I have recently acquired a 1927-1928 .25 cal Model 1. It obviously hadn't been cleaned in a long while, and has been  failing to eject, failing to seat, stovepiping, and double feeding. The only thing it hasn't done, is blow up.

After getting a box of Winchester 50gr ammo, (the only box I could find within 100 miles) I tried a few rounds. I couldn't fire 2 rounds in a row. After a thorough cleaning and oiling, it does a little better, but still has the original issues.

Question- is 50gr to light?


----------



## fishtail (Jan 3, 2017)

I don't have any suggestions for the double feeding other than the lips of the magazine might be spread slightly.
You are probably not going to find anything heavier than 50gr stuff.
See if something like Hornadys 35gr XTP will improve the other problems.
My neighbor has a Beretta that really likes them but coughs at most any other ammo.


----------



## Capt Quirk (Jan 3, 2017)

So, you're saying to go with a lighter round? If I can find them, I'll give it a go.


----------



## fishtail (Jan 3, 2017)

Actually I was being specific.
Try the Hornady first.


----------



## Capt Quirk (Jan 3, 2017)

Ok, thanks.
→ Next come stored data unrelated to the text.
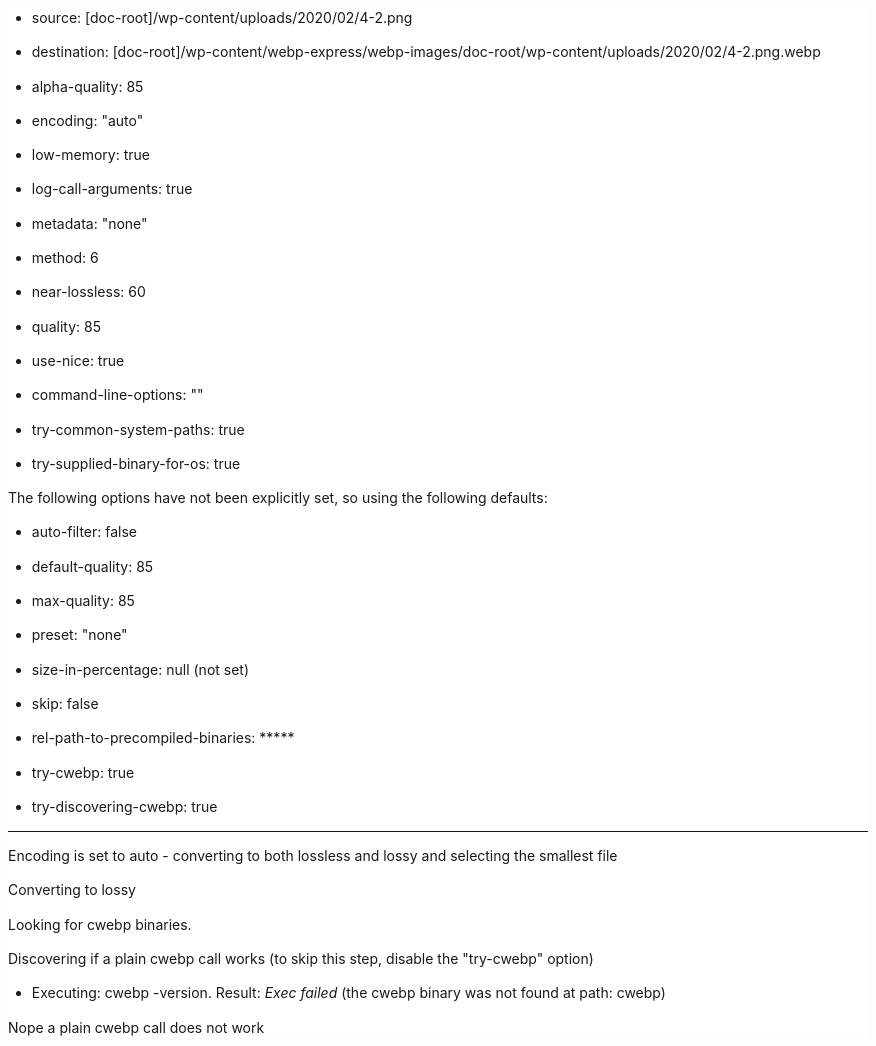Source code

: - source: [doc-root]/wp-content/uploads/2020/02/4-2.png

- destination: [doc-root]/wp-content/webp-express/webp-images/doc-root/wp-content/uploads/2020/02/4-2.png.webp

- alpha-quality: 85

- encoding: "auto"

- low-memory: true

- log-call-arguments: true

- metadata: "none"

- method: 6

- near-lossless: 60

- quality: 85

- use-nice: true

- command-line-options: ""

- try-common-system-paths: true

- try-supplied-binary-for-os: true


The following options have not been explicitly set, so using the following defaults:

- auto-filter: false

- default-quality: 85

- max-quality: 85

- preset: "none"

- size-in-percentage: null (not set)

- skip: false

- rel-path-to-precompiled-binaries: *****

- try-cwebp: true

- try-discovering-cwebp: true

------------


Encoding is set to auto - converting to both lossless and lossy and selecting the smallest file


Converting to lossy

Looking for cwebp binaries.

Discovering if a plain cwebp call works (to skip this step, disable the "try-cwebp" option)

- Executing: cwebp -version. Result: *Exec failed* (the cwebp binary was not found at path: cwebp)

Nope a plain cwebp call does not work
I'm sure I'll have to go to Macon one of these days. I was lucky to find one box in Dublin, and grabbed it.


----------



## fishtail (Jan 3, 2017)

I just looked in one of my reloading manuals and see the 35gr XTP has been discontinued, so the likely hood of finding ammo is almost none.

To give you some idea of why I was suggesting a lighter bullet:
The usual charge rate of Red Dot powder in 25acp with a 35gr bullet is from 1.1gr to1.4gr.
But with a 50gr bullet the suggested charge rate is 0.8gr to 1.2gr.
That increased powder charge may have been the issue of why a lighter bullet cycled better than the heavier.


----------



## fishtail (Jan 3, 2017)

A better comparison would be when using Bullseye powder.
The 35gr suggested load is from 1.2gr to 1.5gr.
The 50gr suggested load is from 1.0gr to1.2gr.


----------



## fishtail (Jan 3, 2017)

Another thing that can cause "failing to eject, failing to seat, stovepiping" is the recoil spring. The spring tension may not be as heavy as it was 90 years ago.
Some firearms have certain spring tensions for certain rounds that are to be used.

Problematically "good luck" finding one to fit your pistol.

I accidentally found a spring to repair a Derringer. 
It was in a ball point pen.


----------